Investing.com - The dollar continued to pare losses against the other major currencies on Tuesday, supported by upbeat U.S. housing sector data, while investors awaited the conclusion of the Federal Reserve’s monthly policy meeting on Wednesday.
The U.S. Commerce Department said new home sales rose by 3.5% to 592,000 units last month. New home sales in May were revised up to 572,000 units, from the prior reading of a 6.0% slump to 551,000 units.
Analysts had expected a 1.6% advance from the initial May number to a total of 560,000 units.
Separately, the Conference Board said its index of consumer confidence inched down to 97.3 this month from a reading of 97.4 in June, whose figure was revised down from a previously reported 98.0. Analysts expected the index to fall to 95.9 in July.
Market participants were eyeing the Fed’s upcoming policy decision as a recent string of pbeat U.S. data continued to support expectations for a rate hike by the U.S. central bank in the near future.
While most investors expect the Fed to leave its monetary policy unchanged this week, it could give hints on the timing of future rate hikes.
EUR/USD held steady at 1.0991, off Friday’s one-month lows of 1.0951.
Meanwhile, USD/JPY was down 1.09% at 104.65, after hitting a one-and-a-half week low of 10400 earlier in the day.
The yen was boosted by a Nikkei report saying the Japanese government planned a direct fiscal stimulus of around 6 trillion yen ($56 billion) over the next few years, disappointing expectations for as much as 10 trillion to 20 trillion yen in fiscal stimulus.
The dollar had climbed to as high as 107.49 last week, as investors’ expectations had mounted for Tokyo to unveil an aggressive stimulus package.
Market players are also looking ahead to the Bank of Japan’s policy meeting later this week. The BOJ is widely expected to ease policy further at the conclusion of its meeting on Friday, which could include a rate cut deeper into negative territory and additional asset purchases.
The pound edged lower, with GBP/USD down 0.13% at 1.3122, while USD/CHF climbed 0.56% to 0.9914.

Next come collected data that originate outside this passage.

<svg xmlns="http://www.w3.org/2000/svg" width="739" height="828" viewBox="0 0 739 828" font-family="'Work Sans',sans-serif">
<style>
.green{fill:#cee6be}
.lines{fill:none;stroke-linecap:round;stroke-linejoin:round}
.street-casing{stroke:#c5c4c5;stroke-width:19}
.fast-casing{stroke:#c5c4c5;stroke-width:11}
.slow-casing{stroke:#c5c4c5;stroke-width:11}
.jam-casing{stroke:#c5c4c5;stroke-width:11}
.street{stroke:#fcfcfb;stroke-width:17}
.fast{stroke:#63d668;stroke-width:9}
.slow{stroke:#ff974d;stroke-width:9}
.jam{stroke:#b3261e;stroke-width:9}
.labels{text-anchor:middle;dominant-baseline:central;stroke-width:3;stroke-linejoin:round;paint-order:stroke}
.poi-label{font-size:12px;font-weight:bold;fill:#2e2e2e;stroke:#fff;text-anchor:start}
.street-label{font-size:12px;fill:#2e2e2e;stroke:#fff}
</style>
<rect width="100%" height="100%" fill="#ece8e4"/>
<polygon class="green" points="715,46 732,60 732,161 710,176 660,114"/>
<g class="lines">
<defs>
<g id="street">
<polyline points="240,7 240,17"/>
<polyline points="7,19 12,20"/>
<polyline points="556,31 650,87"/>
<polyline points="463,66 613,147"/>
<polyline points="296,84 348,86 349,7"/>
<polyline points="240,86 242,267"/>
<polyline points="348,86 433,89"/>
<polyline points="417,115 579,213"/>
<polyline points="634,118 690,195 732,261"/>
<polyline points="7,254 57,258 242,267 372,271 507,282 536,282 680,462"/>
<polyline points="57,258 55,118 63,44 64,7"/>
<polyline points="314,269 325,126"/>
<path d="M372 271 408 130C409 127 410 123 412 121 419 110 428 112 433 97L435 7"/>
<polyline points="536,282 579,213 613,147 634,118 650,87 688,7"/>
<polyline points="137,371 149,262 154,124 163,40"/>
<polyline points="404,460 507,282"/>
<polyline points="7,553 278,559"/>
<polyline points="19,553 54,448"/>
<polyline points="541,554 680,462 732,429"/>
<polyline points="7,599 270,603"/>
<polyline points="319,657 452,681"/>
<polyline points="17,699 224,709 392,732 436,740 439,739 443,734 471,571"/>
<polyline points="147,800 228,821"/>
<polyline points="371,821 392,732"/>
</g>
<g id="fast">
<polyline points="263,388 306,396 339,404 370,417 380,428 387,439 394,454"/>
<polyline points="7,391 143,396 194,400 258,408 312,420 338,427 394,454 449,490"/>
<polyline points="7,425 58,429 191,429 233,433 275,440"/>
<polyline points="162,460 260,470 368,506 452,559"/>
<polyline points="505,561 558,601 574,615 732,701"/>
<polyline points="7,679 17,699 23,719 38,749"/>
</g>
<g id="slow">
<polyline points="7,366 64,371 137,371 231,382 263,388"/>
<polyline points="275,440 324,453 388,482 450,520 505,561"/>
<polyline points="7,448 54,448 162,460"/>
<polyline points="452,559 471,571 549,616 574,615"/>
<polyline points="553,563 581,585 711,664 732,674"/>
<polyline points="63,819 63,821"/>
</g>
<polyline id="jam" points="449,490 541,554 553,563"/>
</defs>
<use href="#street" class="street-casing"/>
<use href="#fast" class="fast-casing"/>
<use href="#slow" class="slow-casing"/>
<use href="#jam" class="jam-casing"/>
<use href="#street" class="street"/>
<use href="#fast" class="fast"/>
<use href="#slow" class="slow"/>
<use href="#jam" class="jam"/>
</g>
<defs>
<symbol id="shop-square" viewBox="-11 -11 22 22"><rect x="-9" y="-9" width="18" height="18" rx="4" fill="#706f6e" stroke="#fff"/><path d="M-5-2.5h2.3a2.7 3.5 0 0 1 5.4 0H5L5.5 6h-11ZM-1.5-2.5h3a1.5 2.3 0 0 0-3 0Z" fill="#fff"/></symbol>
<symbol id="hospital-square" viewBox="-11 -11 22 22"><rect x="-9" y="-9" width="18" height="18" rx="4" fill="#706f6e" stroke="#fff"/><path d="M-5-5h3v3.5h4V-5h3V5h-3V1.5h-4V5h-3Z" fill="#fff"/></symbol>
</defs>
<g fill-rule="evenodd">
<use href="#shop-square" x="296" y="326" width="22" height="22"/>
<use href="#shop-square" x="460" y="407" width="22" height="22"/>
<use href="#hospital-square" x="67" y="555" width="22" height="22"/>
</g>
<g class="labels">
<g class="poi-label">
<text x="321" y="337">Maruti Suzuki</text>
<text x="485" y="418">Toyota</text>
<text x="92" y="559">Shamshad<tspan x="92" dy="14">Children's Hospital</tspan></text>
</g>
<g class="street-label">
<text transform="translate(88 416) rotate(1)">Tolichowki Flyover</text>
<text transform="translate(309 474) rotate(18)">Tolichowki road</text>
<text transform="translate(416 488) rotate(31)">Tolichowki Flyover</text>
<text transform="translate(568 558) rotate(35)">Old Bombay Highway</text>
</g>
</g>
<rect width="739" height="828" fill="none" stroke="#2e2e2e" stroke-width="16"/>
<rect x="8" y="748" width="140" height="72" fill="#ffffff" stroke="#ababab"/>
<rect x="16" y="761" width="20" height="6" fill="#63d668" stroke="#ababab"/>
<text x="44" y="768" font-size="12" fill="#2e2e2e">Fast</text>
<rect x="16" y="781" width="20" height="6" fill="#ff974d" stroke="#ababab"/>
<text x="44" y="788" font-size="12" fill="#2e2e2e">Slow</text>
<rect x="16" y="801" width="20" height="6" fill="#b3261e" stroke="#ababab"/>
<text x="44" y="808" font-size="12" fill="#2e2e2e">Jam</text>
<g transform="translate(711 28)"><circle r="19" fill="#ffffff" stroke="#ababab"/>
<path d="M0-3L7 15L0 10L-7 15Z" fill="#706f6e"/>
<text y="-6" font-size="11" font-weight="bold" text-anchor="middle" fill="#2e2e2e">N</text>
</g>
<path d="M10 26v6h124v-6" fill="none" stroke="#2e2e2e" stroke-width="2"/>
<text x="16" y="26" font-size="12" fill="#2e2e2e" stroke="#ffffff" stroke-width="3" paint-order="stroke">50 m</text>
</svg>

Expectations for a rate but by the Bank of England at its August policy meeting mounted after the Financial Times reported that Martin Weale, a member of the BOE's rate-setting committee, dropped his opposition to an easing and now favored immediate stimulus.
The Australian and New Zealand dollars remained stronger, with AUD/USD up 0.63% at 0.7516 and with NZD/USD advancing 0.79% to 0.7051.
Earlier Tuesday, Statistics New Zealand said the country’s trade surplus narrowed to NZ$127 million in June from NZ$358 million the previous month, compared to expectations for a trade surplus of NZ$125 million.
Elsewhere, USD/CAD eased up 0.08% to trade at 1.3227, nearg the previous session’s four-month peak of 1.3243.
The U.S. dollar index, which measures the greenback’s strength against a trade-weighted basket of six major currencies, was down 0.09% at 97.19, after hitting session lows of 96.90.